Constructors

Our previous example didn't have any explicit constructors. Since World is declared as a plain struct, it has an implicit default constructor. Boost.Python exposes the default constructor by default, which is why we were able to write

    >>> planet = hello.World()

We may wish to wrap a class with a non-default constructor. Let us build on our previous example:

    struct World
    {
        World(std::string msg): msg(msg) {} // added constructor
        void set(std::string msg) { this->msg = msg; }
        std::string greet() { return msg; }
        std::string msg;
    };

This time World has no default constructor; our previous wrapping code would fail to compile when the library tried to expose it. We have to tell class_<World> about the constructor we want to expose instead.

    #include <boost/python.hpp>
    using namespace boost::python;

    BOOST_PYTHON_MODULE(hello)
    {
        class_<World>("World", init<std::string>())
            .def("greet", &World::greet)
            .def("set", &World::set)
        ;
    }

init<std::string>() exposes the constructor taking in a std::string (in Python, constructors are spelled ""__init__"").

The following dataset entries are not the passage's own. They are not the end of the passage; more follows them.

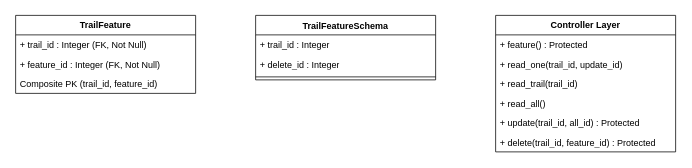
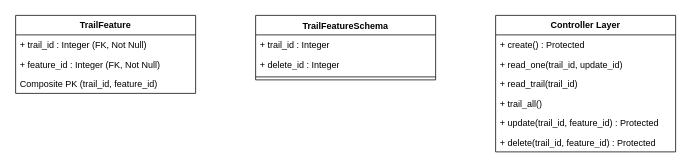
  <mxCell id="0" />
  <mxCell id="1" parent="0" />
  <mxCell id="2" value="TrailFeatureSchema" style="swimlane;fontStyle=1;align=center;verticalAlign=top;childLayout=stackLayout;horizontal=1;startSize=26;horizontalStack=0;resizeParent=1;resizeParentMax=0;resizeLast=0;collapsible=1;marginBottom=0;whiteSpace=wrap;html=1;" vertex="1" parent="1"><mxGeometry x="340" y="20" width="240" height="86" as="geometry" /></mxCell>
  <mxCell id="3" value="+ trail_id : Integer" style="text;strokeColor=none;fillColor=none;align=left;verticalAlign=top;spacingLeft=4;spacingRight=4;overflow=hidden;rotatable=0;points=[[0,0.5],[1,0.5]];portConstraint=eastwest;whiteSpace=wrap;html=1;" vertex="1" parent="2"><mxGeometry y="26" width="240" height="26" as="geometry" /></mxCell>
  <mxCell id="4" value="+ delete_id : Integer" style="text;strokeColor=none;fillColor=none;align=left;verticalAlign=top;spacingLeft=4;spacingRight=4;overflow=hidden;rotatable=0;points=[[0,0.5],[1,0.5]];portConstraint=eastwest;whiteSpace=wrap;html=1;" vertex="1" parent="2"><mxGeometry y="52" width="240" height="26" as="geometry" /></mxCell>
  <mxCell id="5" value="" style="line;strokeWidth=1;fillColor=none;align=left;verticalAlign=middle;spacingTop=-1;spacingLeft=3;spacingRight=3;rotatable=0;labelPosition=right;points=[];portConstraint=eastwest;strokeColor=inherit;" vertex="1" parent="2"><mxGeometry y="78" width="240" height="8" as="geometry" /></mxCell>
  <mxCell id="6" value="&lt;b&gt;TrailFeature&lt;/b&gt;" style="swimlane;fontStyle=0;childLayout=stackLayout;horizontal=1;startSize=26;fillColor=none;horizontalStack=0;resizeParent=1;resizeParentMax=0;resizeLast=0;collapsible=1;marginBottom=0;whiteSpace=wrap;html=1;" vertex="1" parent="1"><mxGeometry x="20" y="20" width="240" height="104" as="geometry" /></mxCell>
  <mxCell id="7" value="+ trail_id : Integer (FK, Not Null)" style="text;strokeColor=none;fillColor=none;align=left;verticalAlign=top;spacingLeft=4;spacingRight=4;overflow=hidden;rotatable=0;points=[[0,0.5],[1,0.5]];portConstraint=eastwest;whiteSpace=wrap;html=1;" vertex="1" parent="6"><mxGeometry y="26" width="240" height="26" as="geometry" /></mxCell>
  <mxCell id="8" value="+ feature_id : Integer (FK, Not Null)" style="text;strokeColor=none;fillColor=none;align=left;verticalAlign=top;spacingLeft=4;spacingRight=4;overflow=hidden;rotatable=0;points=[[0,0.5],[1,0.5]];portConstraint=eastwest;whiteSpace=wrap;html=1;" vertex="1" parent="6"><mxGeometry y="52" width="240" height="26" as="geometry" /></mxCell>
  <mxCell id="9" value="Composite PK (trail_id, feature_id)" style="text;strokeColor=none;fillColor=none;align=left;verticalAlign=top;spacingLeft=4;spacingRight=4;overflow=hidden;rotatable=0;points=[[0,0.5],[1,0.5]];portConstraint=eastwest;whiteSpace=wrap;html=1;" vertex="1" parent="6"><mxGeometry y="78" width="240" height="26" as="geometry" /></mxCell>
  <mxCell id="10" value="&lt;b&gt;Controller Layer&lt;/b&gt;" style="swimlane;fontStyle=0;childLayout=stackLayout;horizontal=1;startSize=26;fillColor=none;horizontalStack=0;resizeParent=1;resizeParentMax=0;resizeLast=0;collapsible=1;marginBottom=0;whiteSpace=wrap;html=1;" vertex="1" parent="1"><mxGeometry x="660" y="20" width="240" height="182" as="geometry" /></mxCell>
- <mxCell id="11" value="+ feature() : Protected" style="text;strokeColor=none;fillColor=none;align=left;verticalAlign=top;spacingLeft=4;spacingRight=4;overflow=hidden;rotatable=0;points=[[0,0.5],[1,0.5]];portConstraint=eastwest;whiteSpace=wrap;html=1;" vertex="1" parent="10"><mxGeometry y="26" width="240" height="26" as="geometry" /></mxCell>
+ <mxCell id="11" value="+ create() : Protected" style="text;strokeColor=none;fillColor=none;align=left;verticalAlign=top;spacingLeft=4;spacingRight=4;overflow=hidden;rotatable=0;points=[[0,0.5],[1,0.5]];portConstraint=eastwest;whiteSpace=wrap;html=1;" vertex="1" parent="10"><mxGeometry y="26" width="240" height="26" as="geometry" /></mxCell>
  <mxCell id="12" value="+ read_one(trail_id, update_id)" style="text;strokeColor=none;fillColor=none;align=left;verticalAlign=top;spacingLeft=4;spacingRight=4;overflow=hidden;rotatable=0;points=[[0,0.5],[1,0.5]];portConstraint=eastwest;whiteSpace=wrap;html=1;" vertex="1" parent="10"><mxGeometry y="52" width="240" height="26" as="geometry" /></mxCell>
  <mxCell id="13" value="+ read_trail(trail_id)" style="text;strokeColor=none;fillColor=none;align=left;verticalAlign=top;spacingLeft=4;spacingRight=4;overflow=hidden;rotatable=0;points=[[0,0.5],[1,0.5]];portConstraint=eastwest;whiteSpace=wrap;html=1;" vertex="1" parent="10"><mxGeometry y="78" width="240" height="26" as="geometry" /></mxCell>
- <mxCell id="14" value="+ read_all()&amp;nbsp;" style="text;strokeColor=none;fillColor=none;align=left;verticalAlign=top;spacingLeft=4;spacingRight=4;overflow=hidden;rotatable=0;points=[[0,0.5],[1,0.5]];portConstraint=eastwest;whiteSpace=wrap;html=1;" vertex="1" parent="10"><mxGeometry y="104" width="240" height="26" as="geometry" /></mxCell>
- <mxCell id="15" value="+ update(trail_id, all_id) : Protected" style="text;strokeColor=none;fillColor=none;align=left;verticalAlign=top;spacingLeft=4;spacingRight=4;overflow=hidden;rotatable=0;points=[[0,0.5],[1,0.5]];portConstraint=eastwest;whiteSpace=wrap;html=1;" vertex="1" parent="10"><mxGeometry y="130" width="240" height="26" as="geometry" /></mxCell>
+ <mxCell id="14" value="+ trail_all()&amp;nbsp;" style="text;strokeColor=none;fillColor=none;align=left;verticalAlign=top;spacingLeft=4;spacingRight=4;overflow=hidden;rotatable=0;points=[[0,0.5],[1,0.5]];portConstraint=eastwest;whiteSpace=wrap;html=1;" vertex="1" parent="10"><mxGeometry y="104" width="240" height="26" as="geometry" /></mxCell>
+ <mxCell id="15" value="+ update(trail_id, feature_id) : Protected" style="text;strokeColor=none;fillColor=none;align=left;verticalAlign=top;spacingLeft=4;spacingRight=4;overflow=hidden;rotatable=0;points=[[0,0.5],[1,0.5]];portConstraint=eastwest;whiteSpace=wrap;html=1;" vertex="1" parent="10"><mxGeometry y="130" width="240" height="26" as="geometry" /></mxCell>
  <mxCell id="16" value="+ delete(trail_id, feature_id) : Protected&amp;nbsp;" style="text;strokeColor=none;fillColor=none;align=left;verticalAlign=top;spacingLeft=4;spacingRight=4;overflow=hidden;rotatable=0;points=[[0,0.5],[1,0.5]];portConstraint=eastwest;whiteSpace=wrap;html=1;" vertex="1" parent="10"><mxGeometry y="156" width="240" height="26" as="geometry" /></mxCell>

We can expose additional constructors by passing more init<...>s to the def() member function. Say for example we have another World constructor taking in two doubles:

    class_<World>("World", init<std::string>())
        .def(init<double, double>())
        .def("greet", &World::greet)
        .def("set", &World::set)
    ;

On the other hand, if we do not wish to expose any constructors at all, we may use no_init instead:

    class_<Abstract>("Abstract", no_init)

This actually adds an __init__ method which always raises a Python RuntimeError exception.